My idea is to use a common scrape job for each metrics web server in the Pod and let the microservice declare its scrape choice using annotations.

For example, a service can be declared below:

prometheus.io/scrape_interval_1: '15s'
prometheus.io/scrape_timeout_1: '10s'
prometheus.io/scheme_1: 'http'
prometheus.io/port_1: 8089
prometheus.io/path_1: "/v1/metrics"
prometheus.io/scrape_interval_2: '1m'
prometheus.io/scrape_timeout_2: '15s'
prometheus.io/scheme_2: 'https'
prometheus.io/port_2: 8089
prometheus.io/path_2: "/metrics"

The list of annotations would expand linearly based on the number of metrics web servers in the Pod. The above example needs two different scrape jobs.
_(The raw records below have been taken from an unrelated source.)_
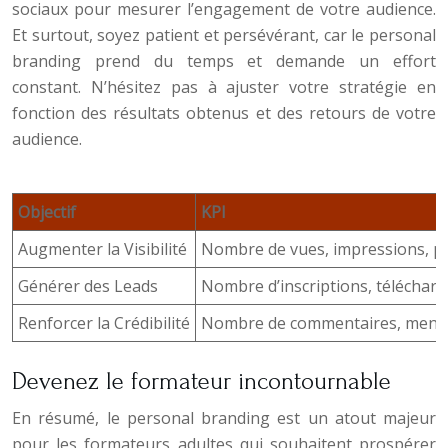
sociaux pour mesurer l’engagement de votre audience.
Et surtout, soyez patient et persévérant, car le personal
branding prend du temps et demande un effort
constant. N’hésitez pas à ajuster votre stratégie en
fonction des résultats obtenus et des retours de votre
audience.
Objectif
KPI
Augmenter la Visibilité
Nombre de vues, impressions, p
Générer des Leads
Nombre d’inscriptions, téléchar
Renforcer la Crédibilité
Nombre de commentaires, mentio
Devenez le formateur incontournable
En résumé, le personal branding est un atout majeur
pour les formateurs adultes qui souhaitent prospérer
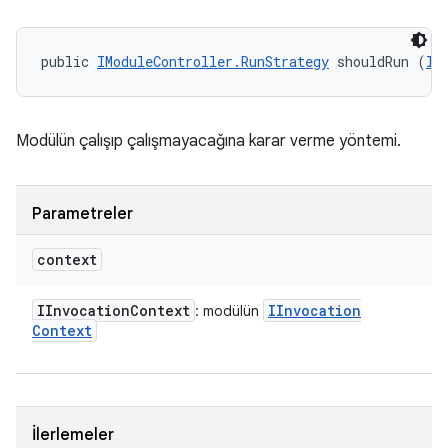
public 
IModuleController.RunStrategy
 shouldRun (
II
Modülün çalışıp çalışmayacağına karar verme yöntemi.
Parametreler
context
IInvocation
Context
IInvocation
: modülün
Context
İlerlemeler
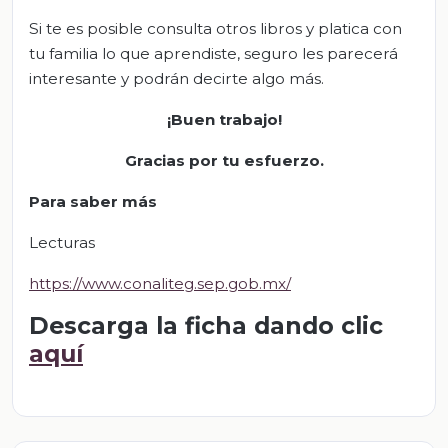
Si te es posible consulta otros libros y platica con
tu familia lo que aprendiste, seguro les parecerá
interesante y podrán decirte algo más.
¡Buen trabajo!
Gracias por tu esfuerzo.
Para saber más
Lecturas
https://www.conaliteg.sep.gob.mx/
Descarga la ficha dando clic
aquí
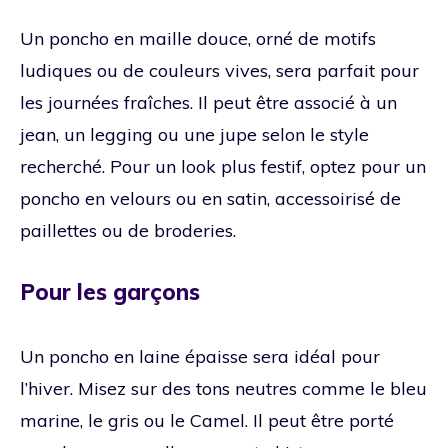
Un poncho en maille douce, orné de motifs
ludiques ou de couleurs vives, sera parfait pour
les journées fraîches. Il peut être associé à un
jean, un legging ou une jupe selon le style
recherché. Pour un look plus festif, optez pour un
poncho en velours ou en satin, accessoirisé de
paillettes ou de broderies.
Pour les garçons
Un poncho en laine épaisse sera idéal pour
l’hiver. Misez sur des tons neutres comme le bleu
marine, le gris ou le Camel. Il peut être porté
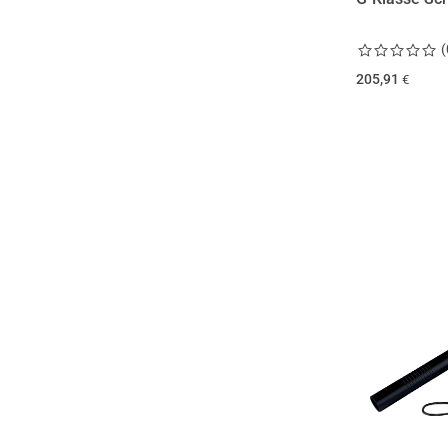
(
205,91
€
If scrape_interval can be configured using annotations at the relabeling phase, it can be seen as a great benefit while reducing the number of scrape jobs.

For the port naming topic, based on k8s port naming convention it can be - => http-metrics or https-metrics. The port names have a limited no of characters in k8s.

In the case of a Pod with 3 metrics web servers:
containers:
- name: container-1
ports:
- name: http-metrics1
containerPort: 7777
protocol: TCP
...
- name: container-2
ports:
- name: http-metrics2
containerPort: 8989
protocol: TCP
...
- name: container-3
ports:
- name: http-metrics3
containerPort: 8976
protocol: TCP

In the above case, the maximum number of metrics web servers in a Pod could be 9 (based on max allowed character length by k8s). Does anyone have a way to scale this better?

Please let me know if there is a possibility to discuss this idea in the dev summit or the normal sync call.